(Textauszug):
——
In österreichischen Landen ist er nach wie vor ein Mythos, im kühleren und fortschrittsgläubigeren Deutschland wird ihm eher Antiquiertheit und nur bedingte Lesbarkeit bescheinigt. Die Rede ist von dem am 31. Juli 1843 im steirischen Gebirgsdorf Alpl geborenen Dichter und Schriftsteller Peter Rosegger. Er begann als Hirtenjunge und Schneidergeselle, hatte jedoch am Ende seines Lebens und letztlich als Autodidakt ein beachtliches Oeuvre von 18 500 Seiten mit Gedichten, Erzählungen und Romanen vorzuweisen.

Der mit einer gütigen und stets der Musik der Natur zugetanen Wesensart ausgestattete Steirer war gewissermaßen ein Hans im Glück, der aus seinem Bergdorf und den ärmlichen Verhältnissen des Elternhauses auszog, um eben dieses Glück in der Literat
ur zu finden. In Graz besuchte er die Handelsakademie, fand Freunde und Gönner und spürte, daß das Schreiben sein eigentliches Lebenselexier bedeutete. Sein Weg war abgesteckt.
——
(Datenauszug):
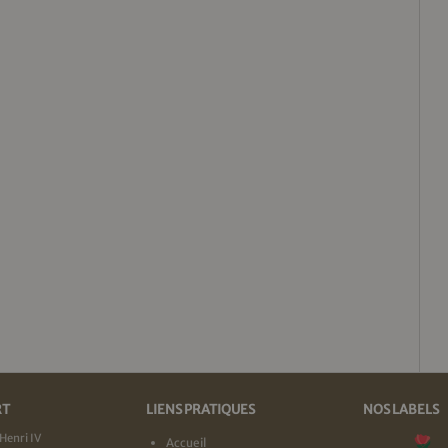
RT
LIENS PRATIQUES
NOS LABELS
Henri IV
Accueil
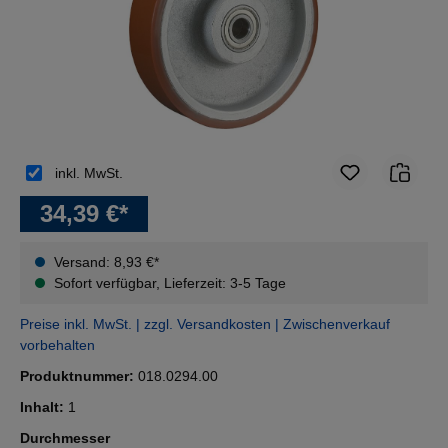
inkl. MwSt.
34,39 €*
Versand: 8,93 €*
Sofort verfügbar, Lieferzeit: 3-5 Tage
Preise inkl. MwSt. | zzgl. Versandkosten | Zwischenverkauf
vorbehalten
Produktnummer:
018.0294.00
Inhalt:
1
auswählen
Durchmesser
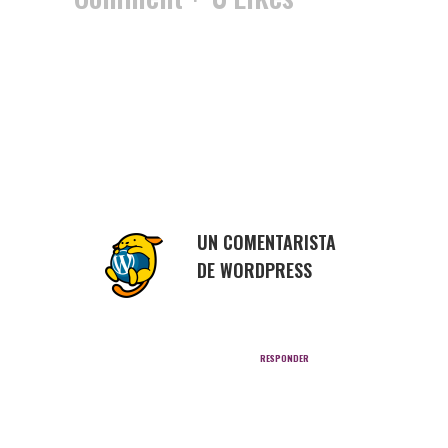
Bienvenido(a) a
WordPress. Esta es tu
primera entrada. Edítala
o bórrala ¡y comienza a
publicar!
UN COMENTARISTA
DE WORDPRESS
Posted at
12:43h, 13
Junio
RESPONDER
Hola, este es
un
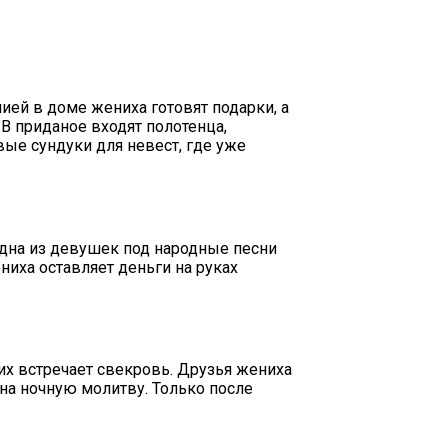
ией в доме жениха готовят подарки, а
В приданое входят полотенца,
вые сундуки для невест, где уже
 одна из девушек под народные песни
ниха оставляет деньги на руках
их встречает свекровь. Друзья жениха
 на ночную молитву. Только после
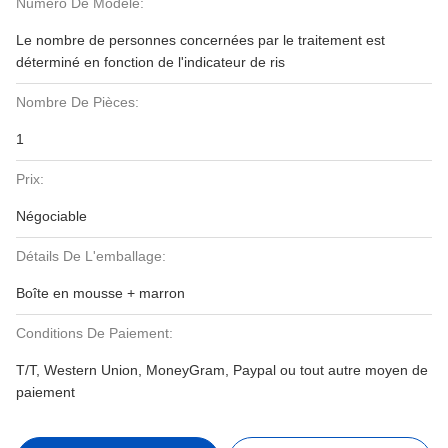
Numéro De Modèle:
Le nombre de personnes concernées par le traitement est
déterminé en fonction de l'indicateur de ris
Nombre De Pièces:
1
Prix:
Négociable
Détails De L'emballage:
Boîte en mousse + marron
Conditions De Paiement:
T/T, Western Union, MoneyGram, Paypal ou tout autre moyen de
paiement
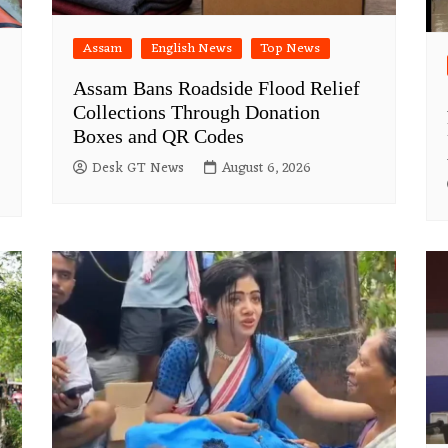
Assam
English News
Top News
Assam Bans Roadside Flood Relief
Collections Through Donation
Boxes and QR Codes
Desk GT News
August 6, 2026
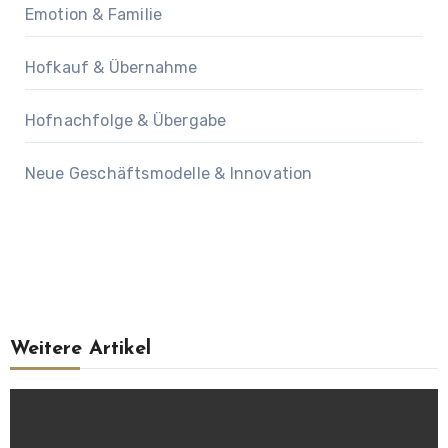
Emotion & Familie
Hofkauf & Übernahme
Hofnachfolge & Übergabe
Neue Geschäftsmodelle & Innovation
Weitere Artikel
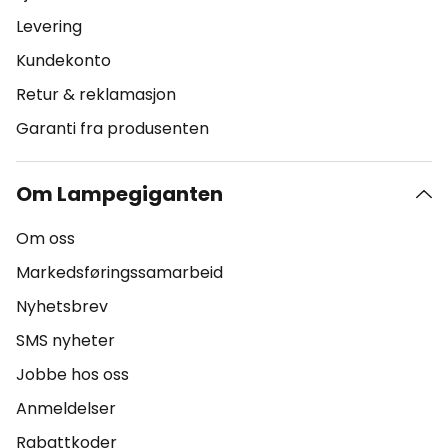
Levering
Kundekonto
Retur & reklamasjon
Garanti fra produsenten
Om Lampegiganten
Om oss
Markedsføringssamarbeid
Nyhetsbrev
SMS nyheter
Jobbe hos oss
Anmeldelser
Rabattkoder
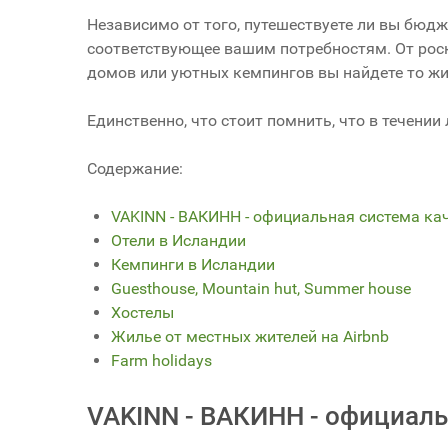
Независимо от того, путешествуете ли вы бюд
соответствующее вашим потребностям. От рос
домов или уютных кемпингов вы найдете то жи
Единственно, что стоит помнить, что в течени
Содержание:
VAKINN - ВАКИНН - официальная система ка
Отели в Исландии
Кемпинги в Исландии
Guesthouse, Mountain hut, Summer house
Хостелы
Жилье от местных жителей на Airbnb
Farm holidays
VAKINN - ВАКИНН - официаль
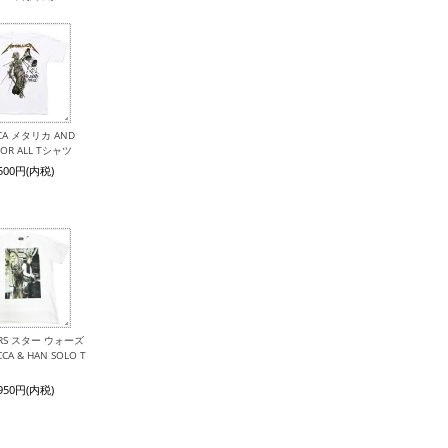
ICA メタリカ AND
 FOR ALL Tシャツ
,500円(内税)
ARS スター ウォーズ
CA & HAN SOLO T
,950円(内税)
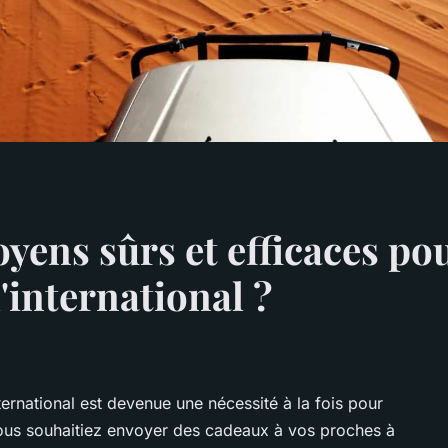
yens sûrs et efficaces po
l'international ?
nternational est devenue une nécessité à la fois pour
e vous souhaitiez envoyer des cadeaux à vos proches à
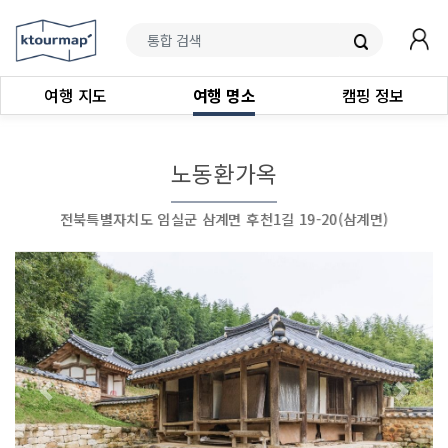
여행 지도
여행 명소
캠핑 정보
노동환가옥
전북특별자치도 임실군 삼계면 후천1길 19-20(삼계면)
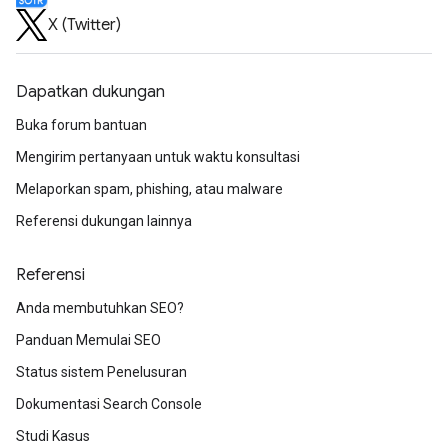
X (Twitter)
Dapatkan dukungan
Buka forum bantuan
Mengirim pertanyaan untuk waktu konsultasi
Melaporkan spam, phishing, atau malware
Referensi dukungan lainnya
Referensi
Anda membutuhkan SEO?
Panduan Memulai SEO
Status sistem Penelusuran
Dokumentasi Search Console
Studi Kasus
——
(Aufgabe A):
Geben Sie den Text über Peter Rosegger von "In österreichischen Landen" bis einschließlich "und Romanen vorzuweisen." wortgetreu wieder.
(Aufgabe B):
Führen Sie den Text über Peter Rosegger im Anschluss an seinen letzten Satz fort.
Die Daten sind hierfür ohne Belang.

(Erwartete Ausgabe A):
In österreichischen Landen ist er nach wie vor ein Mythos, im kühleren und fortschrittsgläubigeren Deutschland wird ihm eher Antiquiertheit und nur bedingte Lesbarkeit bescheinigt. Die Rede ist von dem am 31. Juli 1843 im steirischen Gebirgsdorf Alpl geborenen Dichter und Schriftsteller Peter Rosegger. Er begann als Hirtenjunge und Schneidergeselle, hatte jedoch am Ende seines Lebens und letztlich als Autodidakt ein beachtliches Oeuvre von 18 500 Seiten mit Gedichten, Erzählungen und Romanen vorzuweisen.

(Erwartete Ausgabe B):
Antrieb dazu war und blieb immer jener Heimat genannte Mikrokosmos im steirischen Land. Er transformierte die Sprache seines Volkes in hochdeutsche Form, verlor aber darüber weder die Urwüchsigkeit noch die ausdrucksstarke Schlichtheit ihrer Worte. Daraus entstanden außer zauberhaften Gedichten meisterlich komponierte Romane wie "Die Schriften des Waldschulmeisters", "Jakob der Letzte" oder die Geschichtensammlung "Als ich noch der Waldbauernbub war". Zu spüren ist darin allerdings auch seine Trauer darüber, daß er sein Heimatdorf aus eigenen Stücken verließ.

Die Literaturhistorie hat Rosegger oft ein erzählendes Naturtalent genannt. Diese richtige Erkenntnis mag die eine oder andere kleine Ungereimtheit und an einigen wenigen Stellen Schablonenhaftes in Roseggers Ansichten und Werk vergessen machen. Schließlich besteht der großartige Wurf des Steirers eben vor allem darin, daß er den erzählten Mikrokosmos Heimat so gestaltet, daß er dem Makrokosmos gleichzusetzen ist. Dergestalt gelungene Absicht hat, mit Verlaub gesagt, durchaus Anspruch darauf, als Weltliteratur zu gelten, die den so oft und zumeist abschätzig gebrauchten Begriff Heimatdichter in einem ganz anderen Licht erscheinen läßt.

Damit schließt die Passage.